Recent genetic association studies have linked CD44 (the main cell-surface receptor for HA) with type 2 diabetes (12). Studies with genetically modified mice further revealed that a genetic deletion of CD44 reduces high-fat diet–induced insulin resistance and adipose tissue inflammation; similar results were achieved with anti-CD44 antibody treatment (12). CD44 is a cell-surface glycoprotein that is involved in a wide variety of cellular functions including cell–cell interactions, cell adhesion, migration, lymphocyte activation, regulation of angiogenesis, and endothelial cell proliferation (13,14). It is therefore possible that increased HA–CD44 interactions regulate insulin sensitivity by influencing the endothelial/vascular function. Interestingly, an increased level of HA in the arterial wall is also a recognized feature of the diabetic macroangiopathy (15,16), and studies in vitro support an important role for CD44 and its isoform, CD44v3, in the smooth muscle cell response to the metabolic and hormonal disorders of diabetes (16). To directly test if the beneficial effect of PEGPH20 is linked to CD44, it would be interesting to elucidate if PEGPH20 treatment further improves high-fat diet–induced insulin resistance and adipose tissue inflammation in cd44 null mice.

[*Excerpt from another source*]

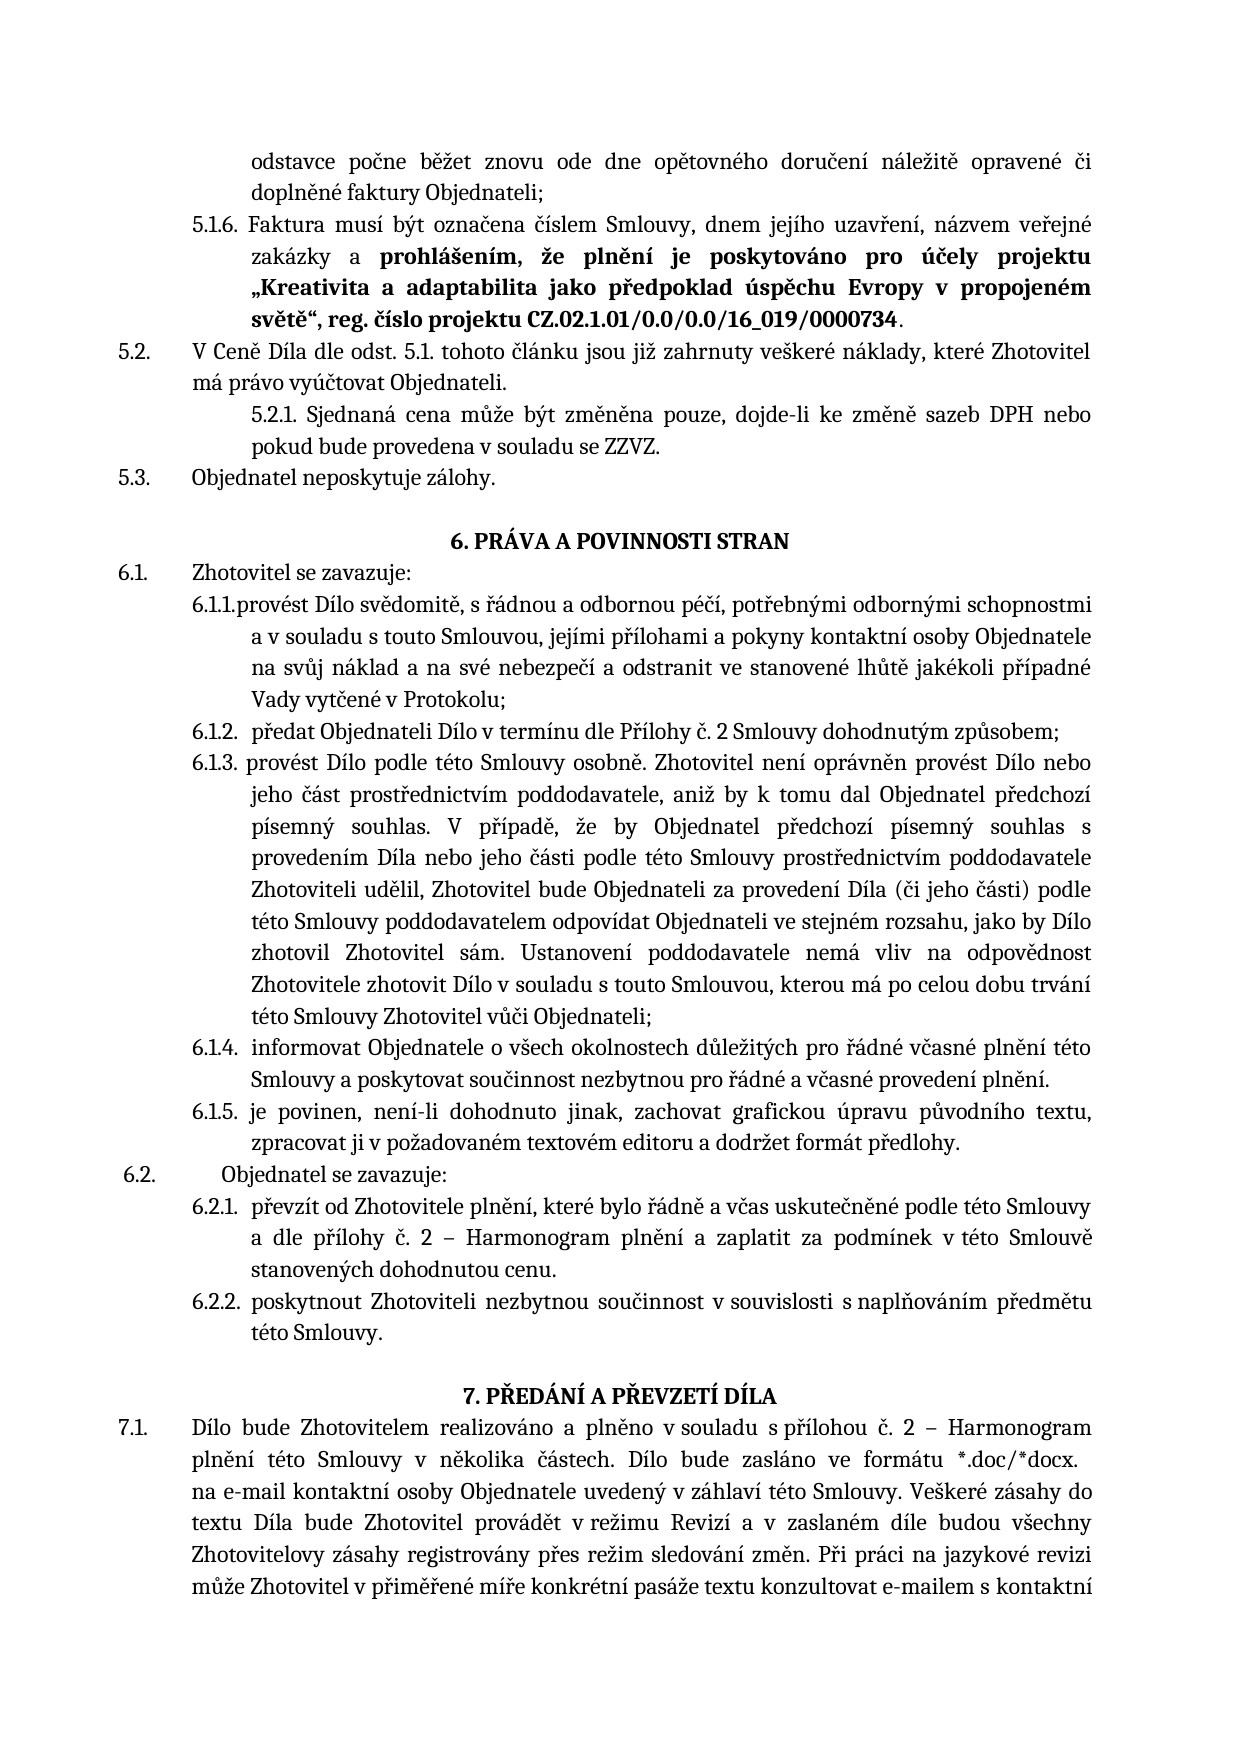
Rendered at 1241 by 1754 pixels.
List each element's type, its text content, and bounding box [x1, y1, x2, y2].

text 6.1.5. je povinen, není-li dohodnuto jinak, zachovat grafickou úpravu původního textu, zpracovat ji v požadovaném textovém editoru a dodržet formát předlohy. [192, 1098, 1093, 1157]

HA not only binds CD44 but also several other receptors such as HA-mediated motility receptor (17). This receptor, which is less well-studied than CD44, was originally discovered as a soluble protein that altered migratory cell behavior (17). Evidence suggests that HA also plays a role in innate immunity and that HA degradation products transduce their inflammatory signal through Toll-like receptors 2 and 4 in macrophages and dendritic cells (18). Studies are required to determine if HA mediates its effect on insulin resistance through these or other signaling pathways.

In summary, the study by Kang and colleagues (6) opens up a fascinating field of research by highlighting the role of ECM remodeling after administration of a high-fat diet. Further studies elucidating the mechanism(s) that link increased HA to the pathogenesis of insulin resistance are necessary and could reveal novel therapies for type 2 diabetes and associated metabolic disturbances.